A majority of Seattleites want to be taxed more for a better transportation system. 

That’s saying a lot in a city with an incredibly high cost of living. Poll after poll shows voters will not only approve another transportation levy but are willing to pay more to address the biggest transportation issues facing Seattle. A poll conducted by Change Research found that twice as many respondents preferred a larger, $1.9 billion levy that invested in more sidewalks, safety, and transit projects over a smaller, $1.7 billion option. According to the City’s own polling by EMC research, the only argument against renewing the levy that caused a significant drop in support (at a whopping 23%) was that it did not go far enough in investing in walking, biking, transit, and the climate.

Voters understand what’s at stake. Our traffic fatalities are on the rise. Transportation in single-occupancy vehicles is the largest contributor to our greenhouse gas emissions. Missing and inaccessible sidewalks and unsafe crossings mean that people with disabilities, children, and senior citizens are disproportionately at risk when we use our streets to get where we need to go.

Next Tuesday, July 2, the Seattle City Council will vote on final amendments to our next transportation levy. It will fund 30% of Seattle’s transportation budget for the next eight years and have an outsize impact on the direction of our transportation system.

As chaotic as this council’s levy process has been the past two months, I daresay that all six of the council members who submitted amendments last week added at least one proposal that would make Seattle safer, more accessible, and more sustainable. 

Council Member Rob Saka doubled the Mayor’s funding for new sidewalk construction. Council President Sara Nelson and Council Member Joy Hollingsworth added millions for repairing existing sidewalks. Council Member Cathy Moore increased funding for Vision Zero. Council Member Tammy Morales added money for community-based anti-displacement planning at the Graham and CID light rail stations, and Council Member Dan Strauss proposed finally finishing the missing link of the Burke-Gilman trail.

In other words, the council is proposing to fund programs Seattle desperately needs and that voters want and by all indications are willing to pay for.  This should be a big, easy political win for a council still short on policy wins. 

But instead of adding to the levy, council members are pitting essential programs against each other; funding sidewalk repair with cuts to new sidewalk construction, and cutting equity-based neighborhood projects for safe routes for kids to get to school. I’ve heard the council’s approach described as “peanut butter around the money,” but that is too cute of a description because at the other end of the budget line are real people experiencing real-world impacts. We shouldn’t have to choose between these vital needs when polling shows that voters will approve a levy that funds them all. Right now, the council is trading sidewalks, protected bike lanes, and street crossings, simply shifting the locations of inaccessible routes and future fatalities.

Council Member Morales has proposed an amendment that would increase the size of the levy to accommodate her colleagues' proposed additions without cutting vital programs. Now is the time to show vocal support for a larger levy of $1.7 billion that invests in the safety and neighborhood projects we desperately need.  

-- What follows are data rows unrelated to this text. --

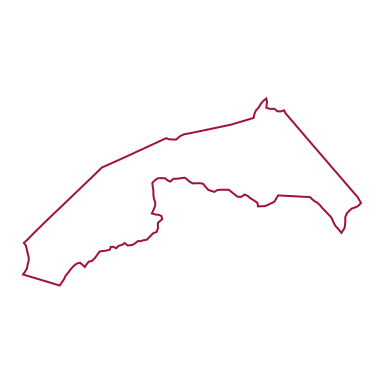 outline of Antônio Gonçalves, Bahia, Brazil
{"feature_id": "56859067B38466194714379", "entity_name": "Antônio Gonçalves", "entity_type": "district", "adm_level": 2, "iso_a3": "BRA", "parent_name": "Brazil", "parent_adm1": "Bahia", "projection": "mercator", "projection_center": [-40.353, -10.606], "detail": "fine", "context": "isolated", "style": "outline", "palette": "rose", "viewbox_px": 384, "rotation_deg": 0, "n_neighbors": 0, "source": "geoboundaries", "source_scale": "gbopen_adm2", "svg_char_len": 2072}
<svg xmlns="http://www.w3.org/2000/svg" viewBox="0 0 384 384"><path d="M361.0,203.0L357.7,197.2L354.5,193.5L338.6,175.1L335.7,171.7L333.6,169.4L327.8,162.5L313.8,146.3L312.0,144.2L285.4,113.1L284.1,110.3L281.0,111.4L277.4,111.3L274.5,108.9L270.2,108.9L266.3,107.8L267.0,101.7L266.2,98.5L263.6,100.7L261.1,103.4L259.5,106.1L258.0,108.4L255.9,110.5L254.4,114.0L253.6,117.9L230.8,124.7L189.1,133.4L183.8,134.4L180.0,136.2L176.1,139.6L169.2,139.3L166.1,138.2L119.9,159.5L101.9,167.5L94.0,175.2L62.2,205.7L59.7,208.1L53.3,214.1L43.7,223.4L34.3,232.6L27.8,239.3L23.9,242.9L25.9,245.6L28.8,258.1L28.5,261.7L27.7,264.2L27.0,268.4L24.9,271.9L23.0,274.5L59.7,285.5L61.5,282.9L64.0,279.2L65.4,276.1L67.0,274.0L68.8,271.9L70.5,269.4L72.6,267.1L74.5,265.2L77.0,263.5L80.0,262.7L83.0,265.2L84.8,267.0L86.7,264.2L88.8,261.6L91.8,261.0L95.1,257.8L97.5,254.4L99.6,251.6L102.6,251.0L106.0,250.7L109.9,249.6L110.8,246.9L113.4,246.8L116.1,248.3L118.6,245.8L122.4,244.7L124.7,243.0L127.4,245.4L130.2,245.3L132.7,244.8L135.3,243.2L137.9,241.1L140.6,241.2L143.0,240.4L146.8,239.7L150.6,235.9L153.1,233.3L156.7,231.9L158.0,228.2L157.8,225.6L157.9,222.8L162.2,219.2L161.4,216.0L158.7,214.8L156.0,214.6L151.9,213.4L153.5,209.8L155.2,205.8L155.2,202.2L153.9,198.6L153.4,195.1L153.4,190.7L152.7,186.5L152.4,182.8L154.9,180.3L157.5,178.4L160.5,178.1L165.0,178.3L167.5,180.3L170.3,181.6L173.4,178.8L177.4,178.7L181.5,178.1L184.6,177.7L186.7,179.1L189.1,181.3L192.5,183.3L195.5,183.3L199.8,183.2L203.1,183.8L205.4,186.7L208.3,189.9L211.2,190.9L214.4,191.9L216.9,190.2L220.3,189.7L228.9,189.8L232.0,192.4L237.7,196.8L241.4,196.8L244.4,194.6L247.6,195.8L249.9,197.9L252.7,199.6L254.9,201.1L257.4,202.8L258.0,206.4L265.2,206.1L274.3,201.8L278.1,195.4L310.0,197.1L311.9,199.0L314.4,201.1L317.0,202.5L319.6,204.8L321.8,207.4L323.7,209.5L325.9,211.7L327.8,213.8L330.0,216.0L331.8,218.3L333.3,222.0L335.4,225.8L338.2,228.9L341.4,232.9L344.5,228.1L345.0,225.3L345.3,221.2L345.3,217.1L347.0,213.1L349.3,210.8L351.7,208.6L354.9,207.5L358.0,206.1L361.0,203.0Z" fill="none" stroke="#9f1239" stroke-width="2"/></svg>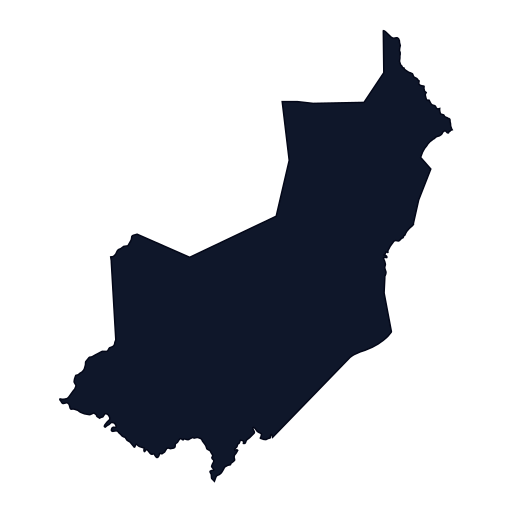 outline of Salama, Olancho, Honduras
{"feature_id": "27666195B49586797079584", "entity_name": "Salama", "entity_type": "district", "adm_level": 2, "iso_a3": "HND", "parent_name": "Honduras", "parent_adm1": "Olancho", "projection": "robinson", "projection_center": [-86.647, 14.837], "detail": "fine", "context": "isolated", "style": "filled", "palette": "ink", "viewbox_px": 512, "rotation_deg": 0, "n_neighbors": 0, "source": "geoboundaries", "source_scale": "gbopen_adm2", "svg_char_len": 6009}
<svg xmlns="http://www.w3.org/2000/svg" viewBox="0 0 512 512"><path d="M270.4,437.7L270.3,436.7L270.5,435.6L270.9,434.5L271.3,434.4L271.8,434.7L272.6,437.3L350.1,357.3L352.6,355.5L354.3,354.5L360.4,351.8L365.0,350.3L372.3,347.2L378.1,344.0L383.3,340.3L386.7,337.4L388.1,336.0L391.2,332.2L391.4,331.6L384.1,292.9L384.8,278.5L384.8,276.5L385.8,273.9L386.0,272.1L385.7,271.1L385.0,269.0L384.7,267.3L385.4,264.7L385.3,263.7L384.7,261.4L383.6,258.8L383.4,257.7L383.5,257.6L385.5,257.4L386.7,257.6L386.9,257.3L386.8,256.6L386.3,255.9L384.1,254.9L384.5,254.5L385.1,254.1L385.9,252.0L386.4,251.9L387.6,252.5L387.9,252.4L388.0,252.2L387.8,251.2L387.9,250.6L389.3,248.0L390.1,246.4L393.8,241.3L394.6,240.8L395.7,240.5L398.3,241.0L398.9,240.9L400.0,240.0L401.7,238.2L402.8,237.9L403.4,237.0L403.9,235.5L404.8,235.2L405.8,233.0L406.8,231.3L409.3,228.4L412.5,225.6L413.5,224.3L413.4,223.5L418.7,199.9L430.8,169.0L420.6,157.4L422.5,152.2L424.6,148.4L426.7,145.8L427.9,143.9L430.1,141.5L431.4,140.6L433.4,139.0L434.3,138.6L435.3,137.6L436.5,136.7L439.5,135.8L441.5,134.4L442.3,133.2L442.5,132.3L443.2,131.9L444.7,130.7L445.1,130.7L445.7,131.1L447.2,132.7L448.1,133.0L448.6,132.7L449.1,131.5L450.0,131.2L450.3,130.7L450.9,130.2L452.2,129.8L451.7,129.0L450.7,126.1L450.5,123.4L450.1,121.8L450.0,119.8L449.7,119.1L448.9,118.5L448.0,118.5L447.8,118.1L446.8,117.5L446.0,117.3L445.2,116.9L444.6,116.4L443.7,114.9L440.7,114.0L440.2,112.9L439.8,111.4L439.6,109.8L439.7,108.5L437.9,109.0L436.7,108.4L436.2,107.9L435.6,106.5L435.2,106.0L434.6,105.6L432.4,105.0L431.4,104.3L430.6,103.1L429.1,100.2L428.7,100.1L428.4,100.4L427.9,100.5L427.1,100.0L426.5,99.4L426.1,98.6L425.2,94.8L425.4,94.1L426.2,92.5L424.6,91.3L423.9,88.4L424.1,86.5L424.0,86.2L423.6,86.0L422.8,86.0L421.9,85.7L420.6,85.5L419.2,84.5L418.9,84.0L418.8,82.7L419.1,81.2L419.1,80.9L418.1,80.2L417.4,79.1L416.8,78.5L415.7,77.9L414.6,77.4L413.9,76.9L413.3,75.9L412.7,74.2L412.3,73.7L410.4,72.8L408.8,72.3L405.6,70.2L404.3,69.1L404.0,68.0L403.0,67.8L402.4,67.4L401.9,66.1L400.6,64.8L400.2,63.5L399.8,62.3L399.5,61.2L399.9,58.1L399.9,55.9L400.2,54.1L400.1,52.1L399.6,51.3L399.5,50.4L399.7,48.2L400.3,45.4L400.0,44.5L399.5,42.4L399.4,40.7L398.6,38.8L397.8,38.1L397.0,37.7L396.1,37.8L393.8,38.2L392.9,38.1L392.1,37.7L391.1,37.1L385.9,32.1L384.5,31.0L383.4,30.7L383.3,31.0L383.8,72.7L364.0,102.4L313.1,103.4L297.3,101.6L282.2,101.6L289.2,160.4L276.2,216.2L189.7,257.3L137.1,234.2L133.3,235.3L132.5,235.7L132.0,236.2L131.8,236.5L131.5,238.6L131.1,240.2L127.9,245.8L123.7,246.4L120.8,248.6L118.4,249.6L117.2,251.0L115.8,254.0L114.3,255.7L113.0,256.6L110.7,256.9L111.3,260.9L111.3,262.0L115.8,339.9L114.9,342.2L114.5,344.4L113.7,345.8L112.9,346.4L111.5,347.1L109.7,347.7L109.1,348.3L107.7,350.8L107.0,351.3L105.3,351.4L102.6,351.3L101.8,351.5L97.3,353.9L95.5,354.8L92.2,356.7L91.2,357.0L89.6,357.2L89.0,357.6L85.7,361.7L85.5,362.9L85.5,364.3L85.2,365.8L84.3,368.9L83.6,370.2L82.0,372.0L79.7,373.4L78.3,374.7L75.8,375.4L75.6,375.8L74.5,379.0L74.1,381.5L74.3,382.5L75.8,385.0L76.0,386.0L74.6,389.4L73.7,390.2L68.7,397.1L67.5,398.3L66.9,398.6L64.2,399.2L62.3,399.3L60.1,398.9L59.9,399.0L59.8,399.3L60.0,400.0L60.9,401.1L61.8,402.7L62.6,403.4L63.5,403.5L66.8,402.7L67.3,402.8L68.1,403.4L69.1,404.4L70.1,408.0L70.4,408.6L70.9,409.1L71.5,409.2L72.7,409.0L74.1,409.1L76.8,410.0L78.1,410.5L79.4,411.6L80.8,412.4L84.4,413.8L89.4,414.7L90.1,414.6L93.5,413.1L93.9,413.0L96.4,414.8L96.6,415.9L97.3,416.7L99.7,418.2L100.0,417.9L100.7,417.5L102.8,416.9L104.9,413.8L106.0,413.7L107.4,414.2L108.3,415.0L109.2,416.4L109.8,417.9L109.8,418.9L109.6,419.5L109.2,420.0L107.2,421.9L104.9,424.8L104.3,426.1L104.4,426.5L104.7,426.9L105.3,427.1L106.8,425.8L109.2,424.4L111.0,422.6L112.3,422.5L114.2,423.0L114.7,423.5L115.7,424.9L116.1,426.0L116.1,426.8L115.6,427.4L113.3,427.2L112.3,427.7L111.7,428.6L111.4,429.7L111.4,430.5L111.8,431.0L112.4,431.3L113.1,431.3L116.0,430.8L117.6,431.1L119.1,433.0L120.5,434.2L122.1,436.0L123.5,436.8L125.1,437.3L127.1,440.3L130.1,442.1L134.2,447.1L134.5,447.1L134.8,446.9L135.8,444.5L136.1,444.2L136.5,444.2L138.4,445.9L139.4,446.5L144.3,448.1L143.9,449.9L144.0,450.9L144.4,451.6L144.6,451.6L146.1,449.8L146.6,449.6L147.2,449.7L147.6,450.1L150.1,453.3L150.9,454.0L152.0,454.3L153.2,453.9L154.0,453.9L155.6,456.4L156.3,457.2L156.8,457.5L157.7,457.4L158.6,456.3L159.2,454.9L159.3,453.9L159.6,453.5L162.0,453.8L164.6,452.0L166.4,449.0L167.0,448.3L168.5,448.0L170.3,448.7L173.5,448.1L174.5,447.6L174.9,447.1L175.1,446.5L175.3,444.1L176.2,443.2L177.4,442.4L178.9,440.0L179.6,439.2L180.3,438.7L180.8,438.6L181.5,438.8L182.3,439.6L182.8,439.8L183.3,439.8L183.6,439.1L184.1,438.9L185.3,439.1L186.9,439.6L188.1,439.7L188.8,439.5L189.7,438.9L192.7,437.4L193.5,437.9L194.3,438.1L196.3,437.6L197.8,437.5L200.8,438.6L201.7,439.4L202.5,441.1L205.2,444.7L206.0,446.2L206.8,448.7L207.3,449.2L210.2,450.8L211.1,452.7L212.7,455.2L212.5,456.3L212.4,456.8L211.9,457.3L211.9,457.9L212.2,458.7L213.7,460.1L213.7,461.0L213.6,461.9L212.4,464.1L211.6,466.3L211.9,467.1L213.6,469.2L213.9,469.8L213.4,470.3L211.6,470.5L210.5,471.0L210.1,471.3L210.0,471.8L210.3,472.6L211.0,473.8L211.3,474.7L211.5,477.7L211.7,478.5L214.4,481.3L215.9,477.1L216.5,476.1L217.1,475.5L219.4,474.5L221.0,473.2L221.9,472.0L223.4,469.5L224.2,467.9L224.9,466.9L227.8,465.3L230.3,464.8L230.6,464.5L230.6,463.8L231.1,463.2L233.6,461.3L234.6,460.2L234.6,459.4L234.1,457.3L234.3,455.7L234.8,454.7L235.8,453.6L236.5,452.5L237.7,450.3L237.2,449.9L236.6,449.8L234.8,450.3L234.6,449.9L234.6,449.4L234.8,448.9L236.9,446.8L237.8,444.0L238.7,443.6L239.3,443.0L240.3,440.2L240.7,440.1L243.0,440.8L243.6,441.7L243.4,443.4L243.9,443.5L244.8,443.4L245.4,442.8L246.1,440.9L246.7,439.9L249.6,437.7L254.1,433.2L254.4,432.5L254.3,431.7L252.8,428.7L252.8,428.0L253.2,427.5L253.6,427.4L255.1,428.4L257.0,431.1L257.7,431.7L258.8,432.4L260.7,433.3L261.2,433.6L261.4,434.3L261.3,435.4L260.8,437.2L260.3,438.0L260.4,438.3L263.7,439.4L265.7,439.6L266.2,439.5L267.9,438.6L269.6,438.1L270.4,437.7Z" fill="#0f172a" stroke="#020617" stroke-width="1.5"/></svg>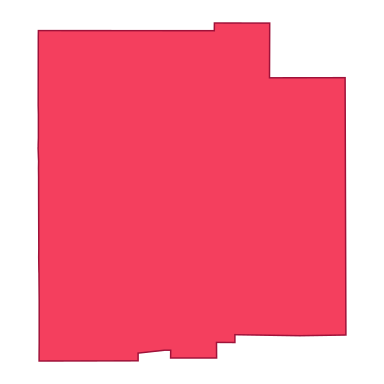 Kootenai, Idaho, United States of America
{"feature_id": "52423323B63965219739114", "entity_name": "Kootenai", "entity_type": "district", "adm_level": 2, "iso_a3": "USA", "parent_name": "United States of America", "parent_adm1": "Idaho", "projection": "robinson", "projection_center": [-116.9, 47.679], "detail": "fine", "context": "isolated", "style": "filled", "palette": "rose", "viewbox_px": 384, "rotation_deg": 0, "n_neighbors": 0, "source": "geoboundaries", "source_scale": "gbopen_adm2", "svg_char_len": 689}
<svg xmlns="http://www.w3.org/2000/svg" viewBox="0 0 384 384"><path d="M38.4,30.6L38.3,36.6L38.3,40.9L38.2,105.4L38.4,114.4L38.4,138.0L38.2,144.6L38.2,145.5L38.2,147.4L38.1,147.6L38.4,156.2L38.4,156.7L38.6,161.1L38.6,161.5L38.5,168.3L38.6,177.1L38.6,189.6L38.6,191.3L38.6,192.3L38.7,221.8L38.8,248.5L38.7,257.0L38.9,270.8L39.0,273.7L39.0,276.5L39.2,300.6L39.2,308.4L39.2,323.8L39.2,335.9L39.2,343.1L39.1,356.2L39.1,361.0L138.1,360.8L138.1,353.1L164.5,350.2L170.7,350.2L170.6,358.0L216.6,358.0L216.5,342.4L234.9,342.5L234.9,334.7L299.8,335.7L345.9,335.0L345.1,77.7L269.5,77.8L269.7,23.1L214.4,23.0L214.3,30.7L186.3,30.7L38.4,30.6Z" fill="#f43f5e" stroke="#9f1239" stroke-width="1.5"/></svg>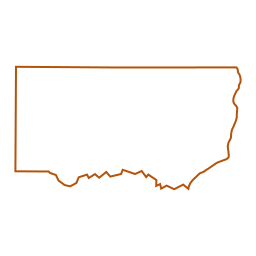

Rarely does a city’s funding needs align so closely with public opinion. The council needs to follow Morales’s lead and capitalize on this moment where voters are asking for a bigger levy to support walking, biking, and climate. Seattle is waiting.  

Cecelia Black is a wheelchair user, community organizer for Disability Mobility Initiative at Disability Rights Washington, and serves as board president for Be:Seattle.